Referee B’s QUESTION, whether we can confine the do ... od construction to guarded command sets of a single guarded command --that is what his question boils down to-- is answered by ”In principle, yes“. but it could be harmful to the efficiency (see the above example). It would, furthermore, be an arbitrary restriction that would destroy the symmetry between the repetitive and the alternative construct and from which I, therefore, do not expect a simplification.
I shall include a further example --I think computing XY for a binary and a decimal machine-- to put some meat into the assertion of the ability to ”map otherwise (trivially) different programs on the same program text“, in the hope of also meeting Referee A’s general request about-the practical use. (Although I am not sure that I can convince everybody of the ”practical“ significance: norms of practicality tend to be heavily dependent on personal circumstances.)
I regret that only one suggestion has been made to shorten the paper --needless to say: it will be followed-- and thank my referees also for minor remarks as typing errors: your sets of typing errors pointed out to me had an empty intersection! In order to reduce the probability of introducing new typing errors, I shall produce the final version of the manuscript with scissors and paste.
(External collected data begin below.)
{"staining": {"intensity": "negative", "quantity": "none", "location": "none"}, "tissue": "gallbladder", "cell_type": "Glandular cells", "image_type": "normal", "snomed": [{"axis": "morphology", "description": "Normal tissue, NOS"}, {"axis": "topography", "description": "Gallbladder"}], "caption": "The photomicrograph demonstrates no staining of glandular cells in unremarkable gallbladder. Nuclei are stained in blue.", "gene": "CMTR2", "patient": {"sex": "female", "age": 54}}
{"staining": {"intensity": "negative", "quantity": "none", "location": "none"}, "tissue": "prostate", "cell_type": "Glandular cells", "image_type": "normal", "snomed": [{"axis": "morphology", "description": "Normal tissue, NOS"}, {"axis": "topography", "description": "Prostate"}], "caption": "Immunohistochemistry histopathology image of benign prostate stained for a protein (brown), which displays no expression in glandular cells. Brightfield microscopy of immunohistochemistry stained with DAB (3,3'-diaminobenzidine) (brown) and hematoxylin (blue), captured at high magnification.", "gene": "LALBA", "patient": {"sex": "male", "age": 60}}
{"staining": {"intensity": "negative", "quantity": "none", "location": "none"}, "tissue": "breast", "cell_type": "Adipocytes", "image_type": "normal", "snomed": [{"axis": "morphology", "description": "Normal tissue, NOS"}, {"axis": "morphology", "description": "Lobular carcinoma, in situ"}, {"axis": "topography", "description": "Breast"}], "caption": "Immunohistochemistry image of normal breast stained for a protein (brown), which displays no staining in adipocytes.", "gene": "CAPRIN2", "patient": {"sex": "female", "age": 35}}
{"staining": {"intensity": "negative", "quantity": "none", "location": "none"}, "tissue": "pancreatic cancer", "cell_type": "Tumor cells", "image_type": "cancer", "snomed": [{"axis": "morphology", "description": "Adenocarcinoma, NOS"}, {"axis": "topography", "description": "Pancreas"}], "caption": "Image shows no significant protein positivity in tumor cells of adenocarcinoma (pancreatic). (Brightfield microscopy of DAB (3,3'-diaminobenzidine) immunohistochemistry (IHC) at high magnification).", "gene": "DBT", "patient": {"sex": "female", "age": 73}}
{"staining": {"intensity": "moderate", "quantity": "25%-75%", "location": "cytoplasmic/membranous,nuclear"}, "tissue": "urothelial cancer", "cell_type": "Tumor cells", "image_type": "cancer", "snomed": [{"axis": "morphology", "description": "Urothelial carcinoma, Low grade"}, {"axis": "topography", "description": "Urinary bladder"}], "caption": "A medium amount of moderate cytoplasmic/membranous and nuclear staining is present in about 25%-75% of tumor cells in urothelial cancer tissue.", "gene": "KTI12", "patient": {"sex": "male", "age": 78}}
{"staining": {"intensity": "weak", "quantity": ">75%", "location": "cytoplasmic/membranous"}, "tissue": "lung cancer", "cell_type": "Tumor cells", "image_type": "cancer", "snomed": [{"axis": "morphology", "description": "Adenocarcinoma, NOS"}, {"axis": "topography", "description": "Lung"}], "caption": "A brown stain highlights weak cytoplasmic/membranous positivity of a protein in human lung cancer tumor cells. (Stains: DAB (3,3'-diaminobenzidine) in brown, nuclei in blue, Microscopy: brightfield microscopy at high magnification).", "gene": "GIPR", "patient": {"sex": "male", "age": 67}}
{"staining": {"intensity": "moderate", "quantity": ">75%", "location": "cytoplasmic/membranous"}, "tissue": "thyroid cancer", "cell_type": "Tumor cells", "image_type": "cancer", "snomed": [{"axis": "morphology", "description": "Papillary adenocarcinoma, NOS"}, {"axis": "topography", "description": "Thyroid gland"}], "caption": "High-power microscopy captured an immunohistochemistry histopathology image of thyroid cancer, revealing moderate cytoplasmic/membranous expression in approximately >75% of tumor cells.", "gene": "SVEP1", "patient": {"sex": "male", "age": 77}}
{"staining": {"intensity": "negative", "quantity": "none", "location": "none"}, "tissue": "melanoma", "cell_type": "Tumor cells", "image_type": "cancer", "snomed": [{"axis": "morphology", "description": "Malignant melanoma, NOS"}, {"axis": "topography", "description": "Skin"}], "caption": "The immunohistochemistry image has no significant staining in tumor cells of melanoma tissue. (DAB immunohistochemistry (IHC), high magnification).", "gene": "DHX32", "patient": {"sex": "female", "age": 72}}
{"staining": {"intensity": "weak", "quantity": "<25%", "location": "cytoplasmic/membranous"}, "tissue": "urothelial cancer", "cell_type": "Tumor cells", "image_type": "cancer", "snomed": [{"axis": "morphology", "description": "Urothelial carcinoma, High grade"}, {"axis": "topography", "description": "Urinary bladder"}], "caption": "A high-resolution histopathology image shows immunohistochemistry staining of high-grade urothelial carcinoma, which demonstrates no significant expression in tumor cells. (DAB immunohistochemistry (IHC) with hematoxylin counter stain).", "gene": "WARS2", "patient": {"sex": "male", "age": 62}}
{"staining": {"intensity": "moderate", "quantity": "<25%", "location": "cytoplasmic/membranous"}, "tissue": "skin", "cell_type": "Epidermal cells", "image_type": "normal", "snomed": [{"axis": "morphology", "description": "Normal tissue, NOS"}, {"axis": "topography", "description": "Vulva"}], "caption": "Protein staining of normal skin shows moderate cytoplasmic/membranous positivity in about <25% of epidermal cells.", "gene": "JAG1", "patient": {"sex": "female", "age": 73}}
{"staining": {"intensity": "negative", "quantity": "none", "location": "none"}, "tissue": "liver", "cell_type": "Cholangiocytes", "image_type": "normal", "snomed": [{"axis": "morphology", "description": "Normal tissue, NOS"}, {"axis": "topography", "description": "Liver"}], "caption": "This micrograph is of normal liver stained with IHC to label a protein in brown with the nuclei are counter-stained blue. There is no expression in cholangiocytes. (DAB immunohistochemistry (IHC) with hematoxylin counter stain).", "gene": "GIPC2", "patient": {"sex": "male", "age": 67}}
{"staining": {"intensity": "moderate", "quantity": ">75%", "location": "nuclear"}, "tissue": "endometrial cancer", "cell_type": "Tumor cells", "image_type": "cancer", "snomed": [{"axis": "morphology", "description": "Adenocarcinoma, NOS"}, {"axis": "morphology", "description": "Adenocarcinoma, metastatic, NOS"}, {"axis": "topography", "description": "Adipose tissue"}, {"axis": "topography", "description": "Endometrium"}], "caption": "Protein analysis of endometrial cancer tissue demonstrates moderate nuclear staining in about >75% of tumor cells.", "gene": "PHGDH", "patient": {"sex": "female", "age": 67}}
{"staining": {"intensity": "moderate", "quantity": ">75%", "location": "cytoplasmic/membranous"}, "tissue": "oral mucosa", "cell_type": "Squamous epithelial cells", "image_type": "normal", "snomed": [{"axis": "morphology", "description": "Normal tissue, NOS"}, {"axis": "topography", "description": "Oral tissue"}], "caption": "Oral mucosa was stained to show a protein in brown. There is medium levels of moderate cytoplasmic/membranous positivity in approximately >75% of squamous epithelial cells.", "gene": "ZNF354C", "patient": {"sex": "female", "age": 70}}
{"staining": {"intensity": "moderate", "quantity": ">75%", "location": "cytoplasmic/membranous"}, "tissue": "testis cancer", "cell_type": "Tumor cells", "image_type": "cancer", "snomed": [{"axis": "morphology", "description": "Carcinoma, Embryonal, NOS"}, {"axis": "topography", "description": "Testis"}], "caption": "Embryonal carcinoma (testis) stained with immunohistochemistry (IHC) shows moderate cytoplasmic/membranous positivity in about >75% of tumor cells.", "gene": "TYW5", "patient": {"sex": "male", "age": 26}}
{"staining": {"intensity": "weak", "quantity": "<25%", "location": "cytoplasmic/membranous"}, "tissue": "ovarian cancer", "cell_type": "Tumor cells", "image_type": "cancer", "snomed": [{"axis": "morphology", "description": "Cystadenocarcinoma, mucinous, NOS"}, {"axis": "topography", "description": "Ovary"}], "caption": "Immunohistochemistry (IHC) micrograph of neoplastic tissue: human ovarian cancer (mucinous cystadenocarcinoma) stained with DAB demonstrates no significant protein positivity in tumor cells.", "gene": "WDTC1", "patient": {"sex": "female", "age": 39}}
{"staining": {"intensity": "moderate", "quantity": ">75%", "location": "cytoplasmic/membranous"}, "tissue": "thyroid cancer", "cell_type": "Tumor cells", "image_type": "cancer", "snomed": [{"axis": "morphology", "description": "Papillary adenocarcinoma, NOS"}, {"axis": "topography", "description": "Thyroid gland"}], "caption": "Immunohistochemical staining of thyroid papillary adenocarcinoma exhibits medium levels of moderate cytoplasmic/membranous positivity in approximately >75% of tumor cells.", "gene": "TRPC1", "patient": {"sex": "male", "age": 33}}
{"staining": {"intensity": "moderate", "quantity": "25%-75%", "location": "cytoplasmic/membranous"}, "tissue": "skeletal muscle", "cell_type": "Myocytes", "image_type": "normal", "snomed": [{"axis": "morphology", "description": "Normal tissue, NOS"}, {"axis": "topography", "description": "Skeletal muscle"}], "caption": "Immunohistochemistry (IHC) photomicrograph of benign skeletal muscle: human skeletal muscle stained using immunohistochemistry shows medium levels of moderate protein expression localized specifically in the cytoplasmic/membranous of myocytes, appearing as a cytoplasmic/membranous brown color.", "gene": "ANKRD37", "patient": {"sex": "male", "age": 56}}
With feelings of gratitude, yours ever signature 22nd January 1975 prof.dr.Edsger W.Dijkstra Plataanstraat S Burroughs Research Fellow NUENEN - 4555 The Netherlands
Post-scriptum d.d. 28th January 1975: EWD418 has been rebuilt into EWD472. Efforts to include other examples have been abandoned as I discovered that they would lengthen the article considerably. I have tried, instead, to formulate explicitly what would be concluded from those examples. The lower half of EWD472 makes one of the advantages of the guarded command set explicit by comparing my version of Euclid’s Algorithm with conventional ways of writing it down. On that same example I could graft some remarks about efficience. The paragraph extending from EWD472 - 12 to EWD472 - 13 gives a further description of why they are useful. As far as contents is concerned I think that the additions are improvements; the English of the new sections seems to run less smoothly, I am sorry to say!
EWD.